1. Greater Focus On The Customer
Often a key reason for establishing cross-functional teams in marketing is to reorganise existing teams to focus on the customer, rather than internal constructions such as product divisions, channels to market, or marketing skill-sets.
Teams become experts in their particular customer segment, and derive deeper insights into customer journeys and motivation by focusing on the target persona in depth.
2. Faster Collaboration
Cross-functional teams have traditionally been created to circumvent the inevitable delays that result when work is handed off from one team to another — say, from brand to digital — in traditional teams.
Not only does this way of organising teams create bottlenecks — in which one team that may be busier than another holds up the flow of work — it institutionalises task-switching, which interrupts workflow. “Even brief mental blocks created by shifting between tasks can cost as much as 40% of someone’s productive time,” according to the American Psychological Association.

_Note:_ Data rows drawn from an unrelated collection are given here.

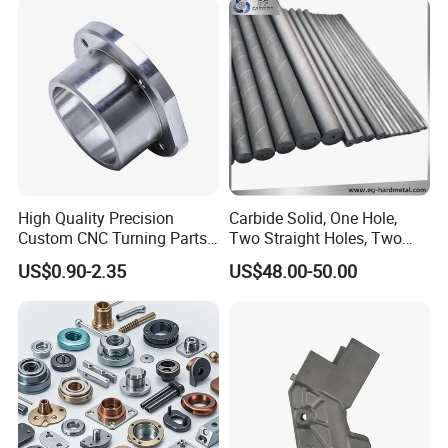
Computer
Aluminum Parts CNC
Milling Part CNC Machining
Factory Show
Parts
High Quality Precision
Carbide Solid, One Hole,
Custom CNC Turning Parts
Two Straight Holes, Two
CNC Machining Steel
Helical Holes Rod
US$0.90-2.35
US$48.00-50.00
Automobile Parts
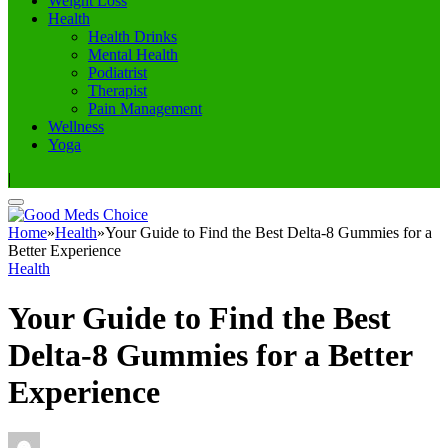
Weight Loss
Health
Health Drinks
Mental Health
Podiatrist
Therapist
Pain Management
Wellness
Yoga
|
Home
»
Health
»
Your Guide to Find the Best Delta-8 Gummies for a
Better Experience
Health
Your Guide to Find the Best
Delta-8 Gummies for a Better
Experience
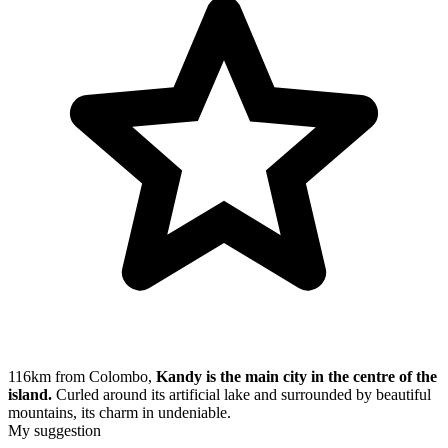
116km from Colombo,
Kandy is the main city in the centre of the
island.
Curled around its artificial lake and surrounded by beautiful
mountains, its charm in undeniable.
My suggestion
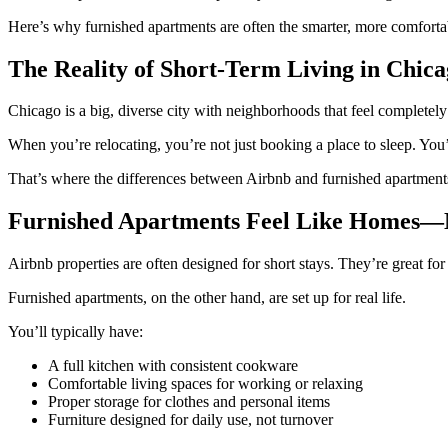
Here’s why furnished apartments are often the smarter, more comfortab
The Reality of Short-Term Living in Chic
Chicago is a big, diverse city with neighborhoods that feel completel
When you’re relocating, you’re not just booking a place to sleep. You
That’s where the differences between Airbnb and furnished apartments r
Furnished Apartments Feel Like Homes—N
Airbnb properties are often designed for short stays. They’re great for
Furnished apartments, on the other hand, are set up for real life.
You’ll typically have:
A full kitchen with consistent cookware
Comfortable living spaces for working or relaxing
Proper storage for clothes and personal items
Furniture designed for daily use, not turnover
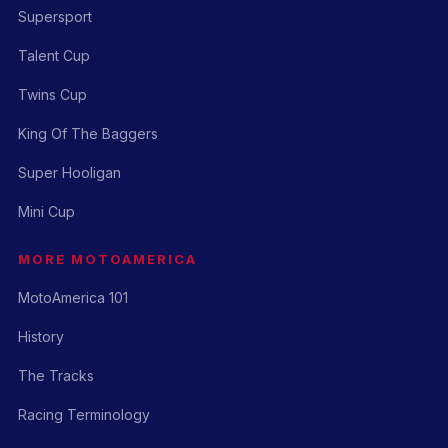
Supersport
Talent Cup
Twins Cup
King Of The Baggers
Super Hooligan
Mini Cup
MORE MOTOAMERICA
MotoAmerica 101
History
The Tracks
Racing Terminology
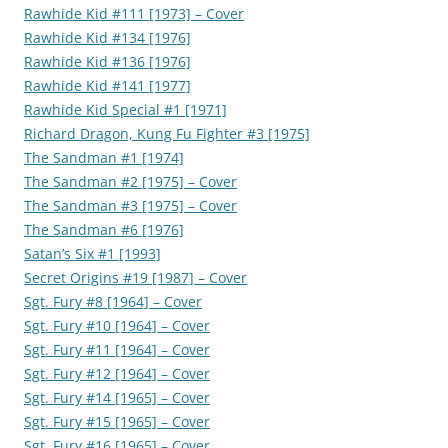
Rawhide Kid #111 [1973] – Cover
Rawhide Kid #134 [1976]
Rawhide Kid #136 [1976]
Rawhide Kid #141 [1977]
Rawhide Kid Special #1 [1971]
Richard Dragon, Kung Fu Fighter #3 [1975]
The Sandman #1 [1974]
The Sandman #2 [1975] – Cover
The Sandman #3 [1975] – Cover
The Sandman #6 [1976]
Satan’s Six #1 [1993]
Secret Origins #19 [1987] – Cover
Sgt. Fury #8 [1964] – Cover
Sgt. Fury #10 [1964] – Cover
Sgt. Fury #11 [1964] – Cover
Sgt. Fury #12 [1964] – Cover
Sgt. Fury #14 [1965] – Cover
Sgt. Fury #15 [1965] – Cover
Sgt. Fury #16 [1965] – Cover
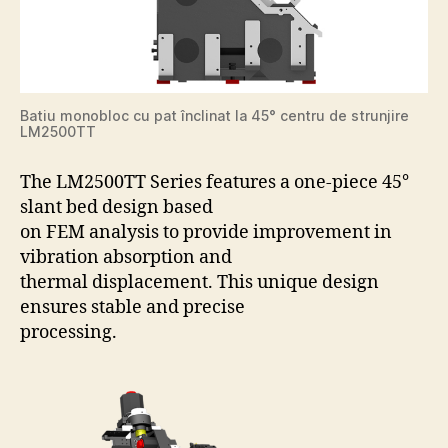
Batiu monobloc cu pat înclinat la 45° centru de strunjire
LM2500TT
The LM2500TT Series features a one-piece 45°
slant bed design based
on FEM analysis to provide improvement in
vibration absorption and
thermal displacement. This unique design
ensures stable and precise
processing.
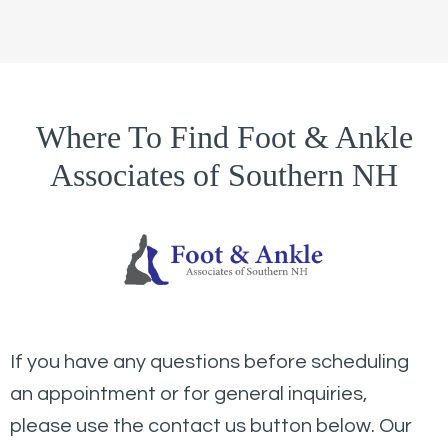
Where To Find Foot & Ankle
Associates of Southern NH
If you have any questions before scheduling
an appointment or for general inquiries,
please use the contact us button below. Our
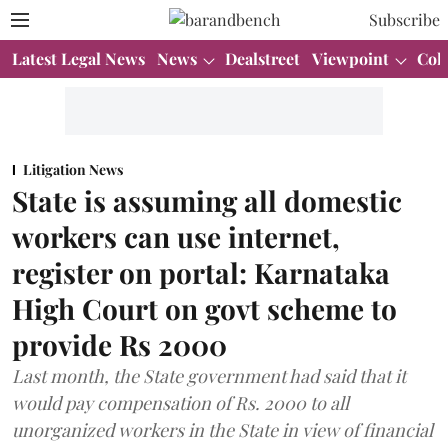
Subscribe
Latest Legal News
News
Dealstreet
Viewpoint
Col
Litigation News
State is assuming all domestic
workers can use internet,
register on portal: Karnataka
High Court on govt scheme to
provide Rs 2000
Last month, the State government had said that it
would pay compensation of Rs. 2000 to all
unorganized workers in the State in view of financial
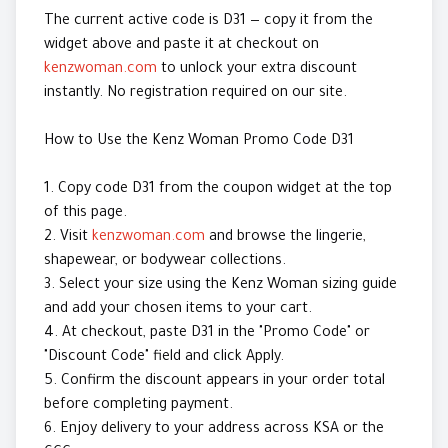
The current active code is D31 — copy it from the
widget above and paste it at checkout on
kenzwoman.com
to unlock your extra discount
instantly. No registration required on our site.
How to Use the Kenz Woman Promo Code D31
1. Copy code D31 from the coupon widget at the top
of this page.
2. Visit
kenzwoman.com
and browse the lingerie,
shapewear, or bodywear collections.
3. Select your size using the Kenz Woman sizing guide
and add your chosen items to your cart.
4. At checkout, paste D31 in the "Promo Code" or
"Discount Code" field and click Apply.
5. Confirm the discount appears in your order total
before completing payment.
6. Enjoy delivery to your address across KSA or the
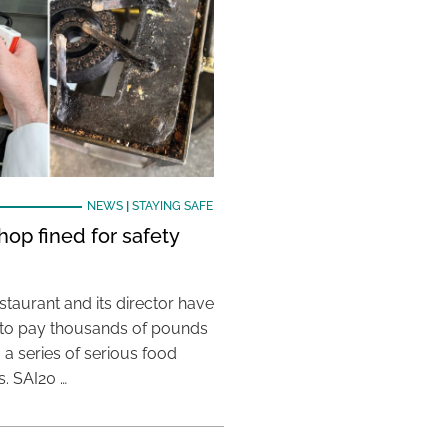
NEWS
|
STAYING SAFE
hop fined for safety
taurant and its director have
to pay thousands of pounds
g a series of serious food
s. SAI20 …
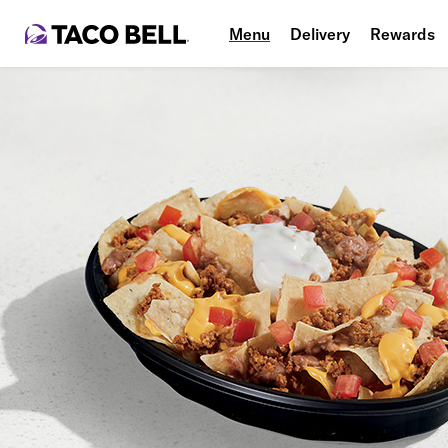
Menu
Delivery
Rewards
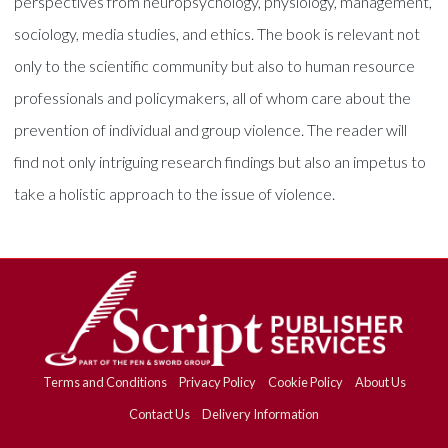
perspectives from neuropsychology, physiology, management,
sociology, media studies, and ethics. The book is relevant not
only to the scientific community but also to human resource
professionals and policymakers, all of whom care about the
prevention of individual and group violence. The reader will
find not only intriguing research findings but also an impetus to
take a holistic approach to the issue of violence.
Terms and Conditions
Privacy Policy
Cookie Policy
About Us
Contact Us
Delivery Information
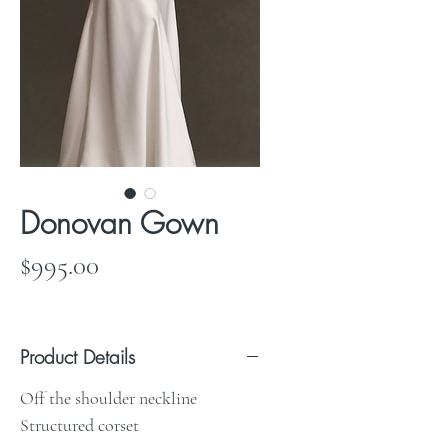
Donovan Gown
Price
$995.00
Product Details
Off the shoulder neckline
Structured corset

3. More Autonomy And Initiative
Command-and-control marketing team structures mean teams launch, change or abandon key projects at the behest of the person at the top of that structure.
That may make sense when the CMO wants to approve big-budget projects such as your next multi-million-dollar brand campaign. It makes less sense if the same CMO wants to read every social media message before it gets posted.
More autonomous structures that devolve decision-making to lower levels tend to encourage independent thinking and initiative – qualities most managers wish more of their team members had.
4. Upskilling And Multi-Skilling
Cross-functional teams encourage collaboration, and promote cross-disciplinary understanding and upskilling within a multi-function team because other team members must acquire the skills that allow them to pitch in to help get the work done if one team member is overloaded or away.
Traditional structures tend to entrench functional excellence in particular teams, creating silos of expertise, rather than encouraging knowledge and skill-sharing.
5. Greater Likelihood Of Revenue Growth
Cross-functional marketing teams, it turns out, are more likely to include lead-generation roles, content writers, email marketers, data and analytics roles and other growth-focused marketing functions. And organisations with cross-functional marketing teams are more likely to achieve material revenue growth. According to the ANA’s research, this type of structure is more effective at generating growth than matrix structures involving dotted reporting lines, or top-down hierarchies.
Perhaps it’s due to a greater focus on the customer; the fact that organisations with cross functional teams tend to put more focus on driving growth; or maybe it’s due to inherent benefits in the closer collaboration between cross disciplinary team members.
Either way, the numbers don’t lie. It could be time to reorganise your marketing teams into cross functional teams and go deeper into the customer experience.